----- Reading text

The Azores – the Tea Heart of Europe

The Azores – the Tea Heart of Europe

The Azores are not only beautiful views and closeness to nature, but also tea, which has a special place in the history of the islands. Therefore, if you are in San Miguel you cannot avoid visiting at least one of the two factories in operation: Cha Gorreana, which is the oldest tea factory in Europe, or the smaller and more intimate Porto Formoso. Discover the fascinating history of tea in the Azores, and love the islands even more!

History of tea in the Azores

Although the tea industry is primarily concerned with China and Sri Lanka, or maybe Vietnam, Europe also boasts its own plantations. The factories on São Miguel are not only a sign of the colonial possession of Portugal, but they are probably the only operational tea factories in the Old Continent.

The Azores - the Tea Heart of Europe

History of tea in the Azores

The history of tea in the Azores goes back to 1820 . The first seedlings of Camellia Sinensis came from Brazil, from Rio de Janeiro, where the earliest Portuguese plantations of this bush tea were located. However, they were introduced there by King John VI, who, after receiving tea seeds from the Chinese emperor, ordered them to be planted in the city where the royal court was located.

----------
----- Data rows

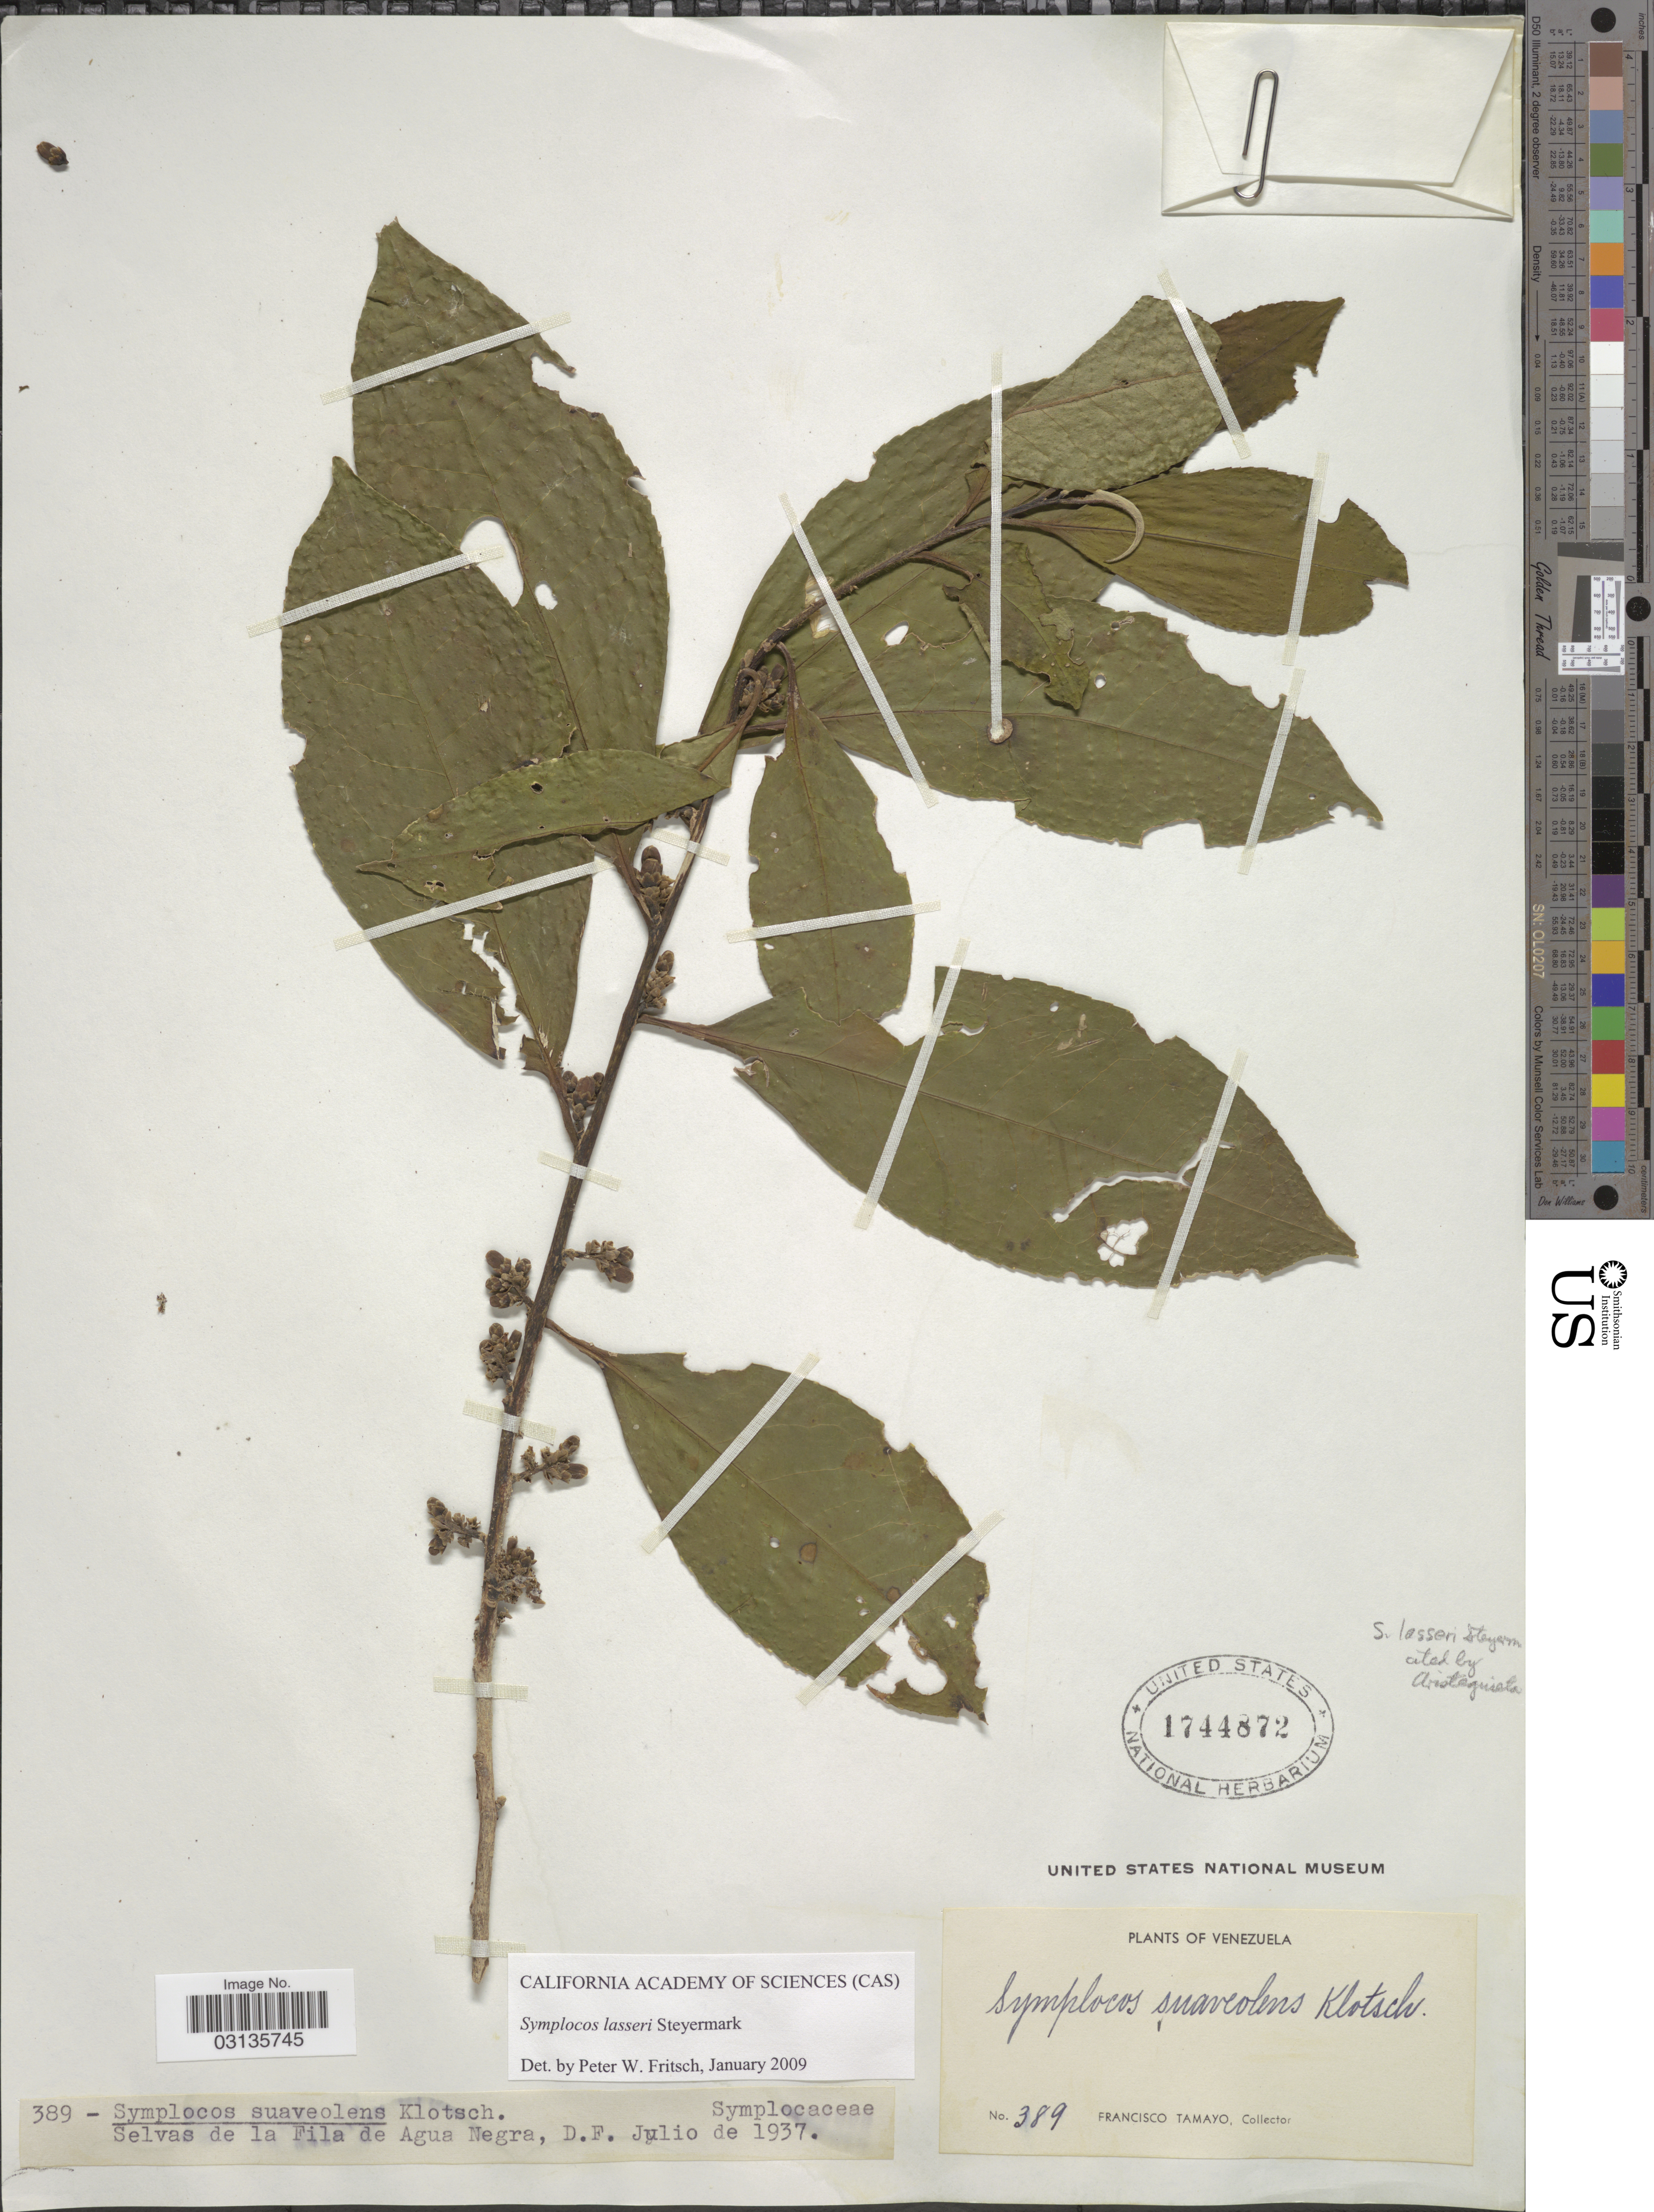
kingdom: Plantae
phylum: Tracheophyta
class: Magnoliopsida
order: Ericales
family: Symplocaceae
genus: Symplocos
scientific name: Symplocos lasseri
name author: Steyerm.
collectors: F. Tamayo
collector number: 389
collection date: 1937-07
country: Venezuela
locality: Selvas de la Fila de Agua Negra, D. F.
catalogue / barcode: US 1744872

----------
----- Data rows

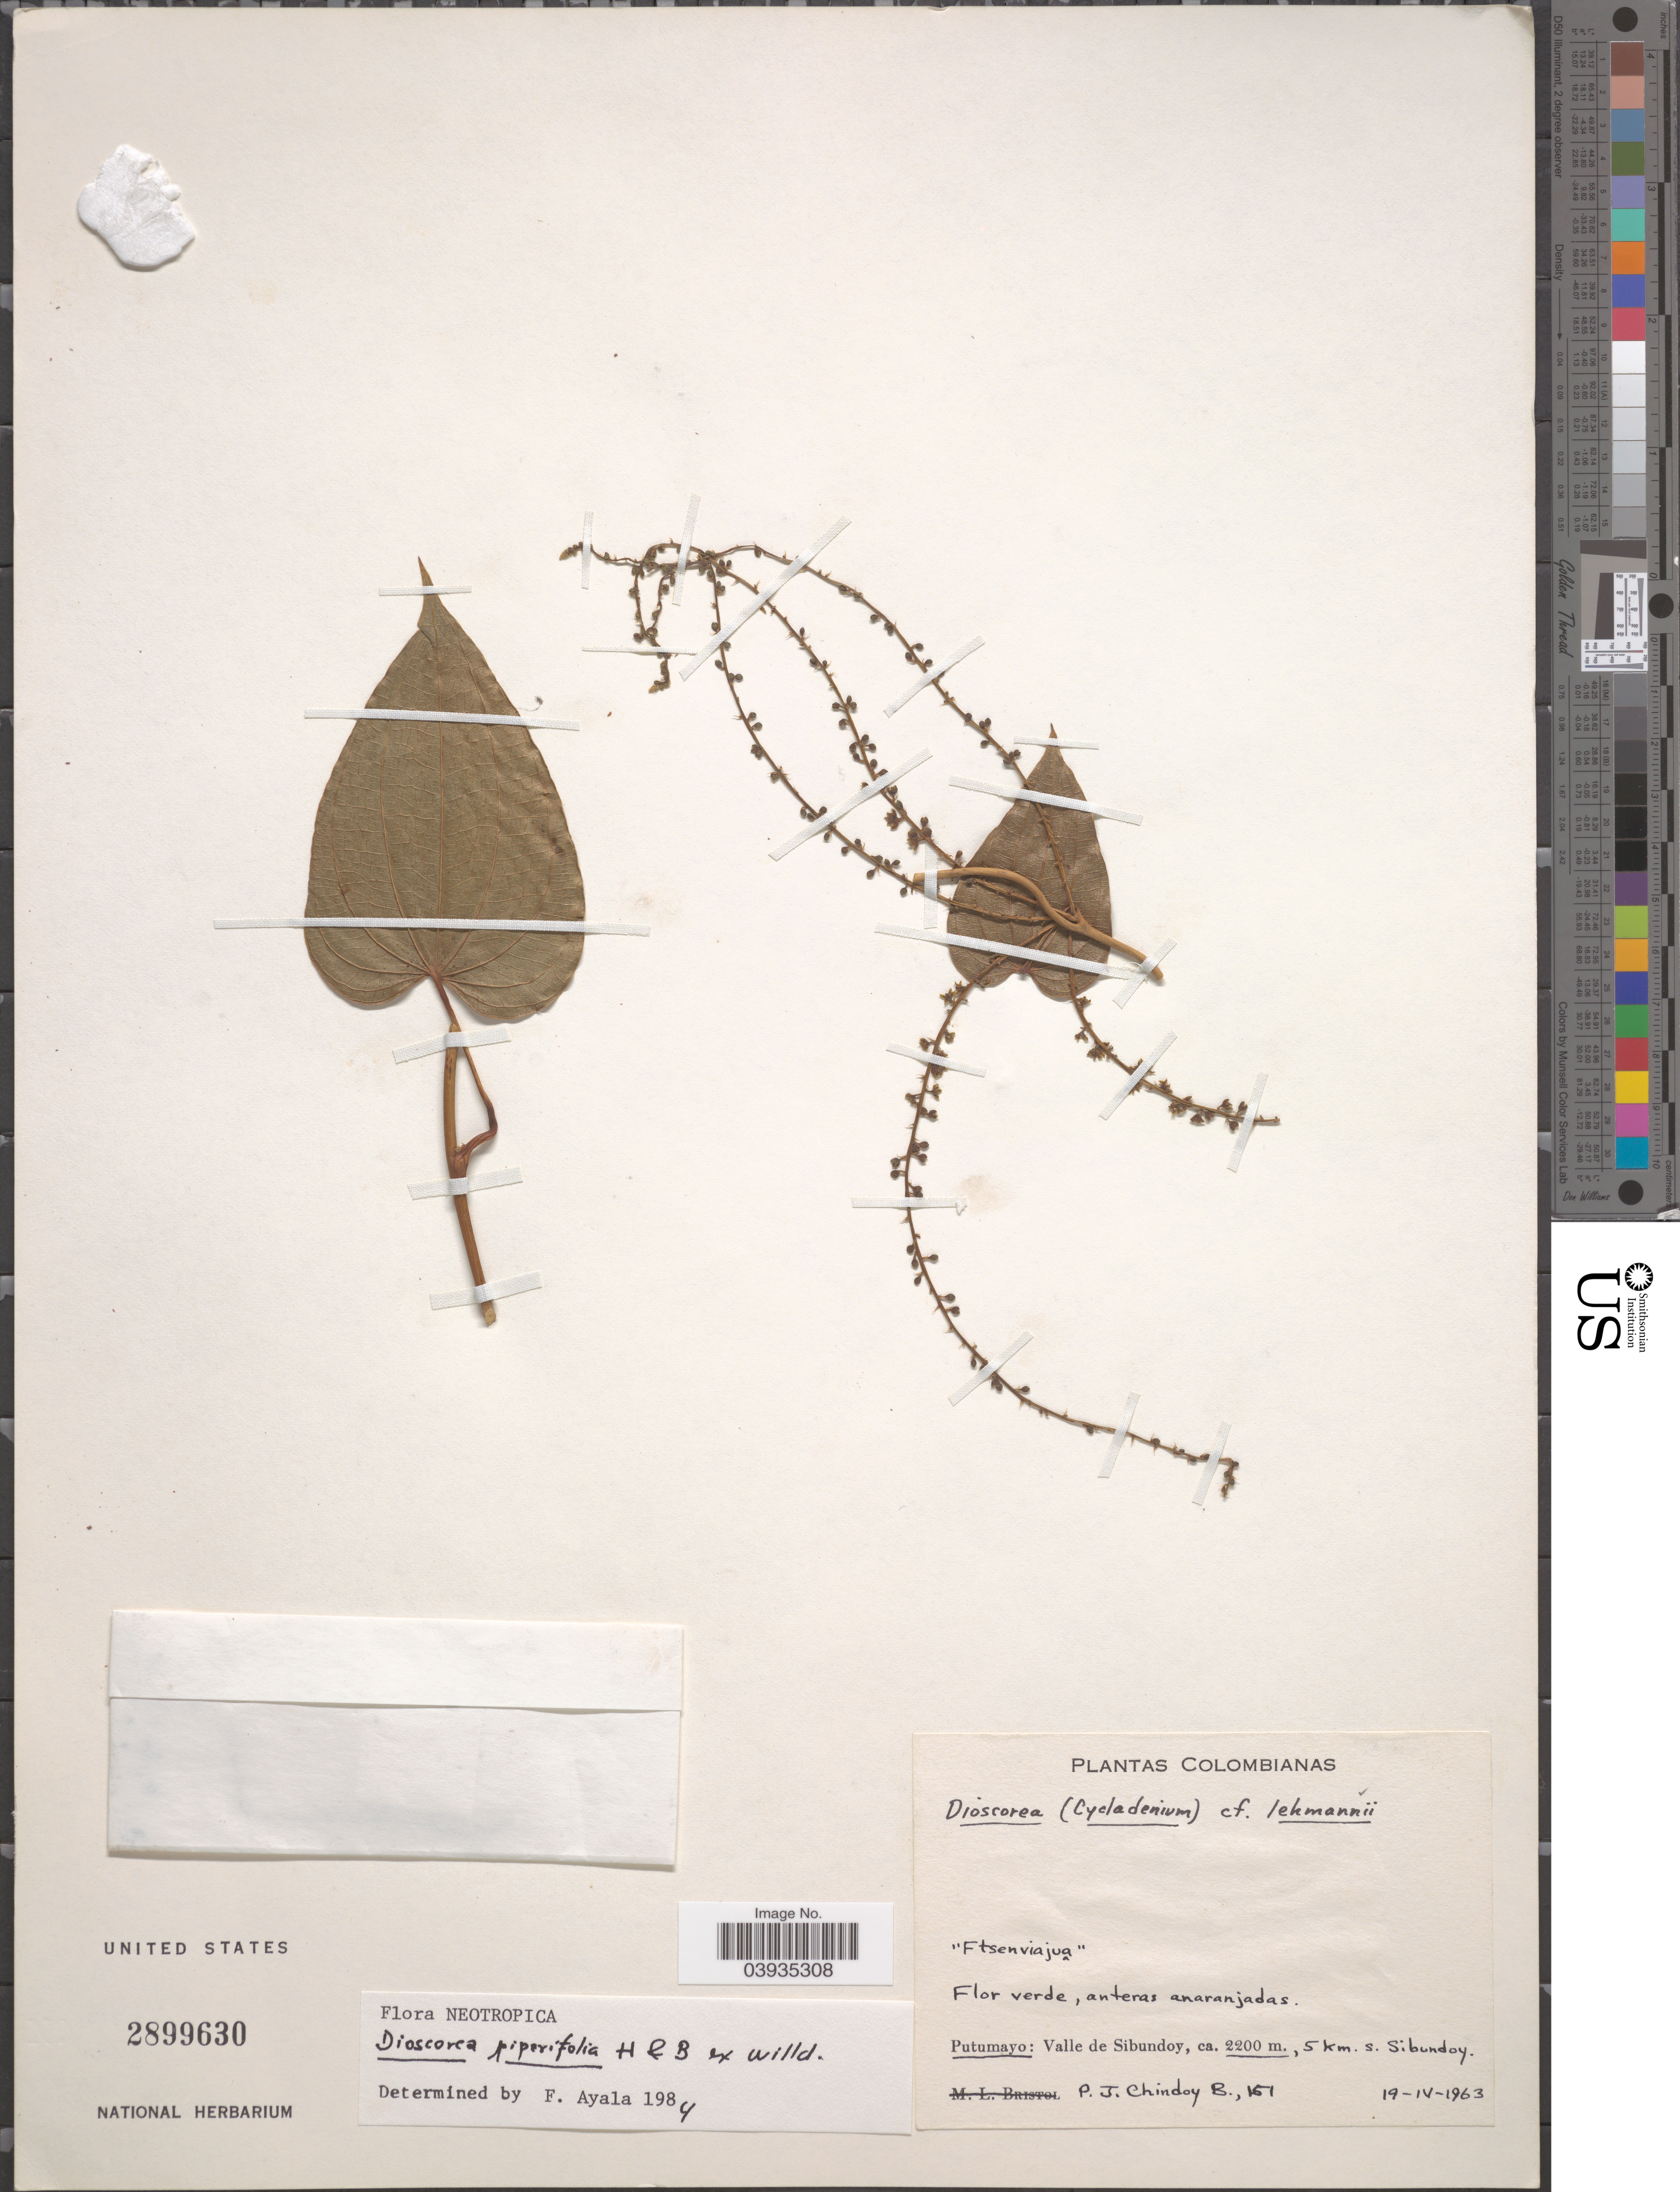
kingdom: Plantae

----------

## Directions:
Answer these from the article on tea in the Azores:
(a) Which factory is called the oldest tea factory in Europe?
(b) To what year does the history of tea in the Azores go back?
(c) From which city did the first Camellia Sinensis seedlings come?
The rows play no part in what comes next.

## Exercise answer:
(a) Cha Gorreana
(b) 1820
(c) Rio de Janeiro, Brazil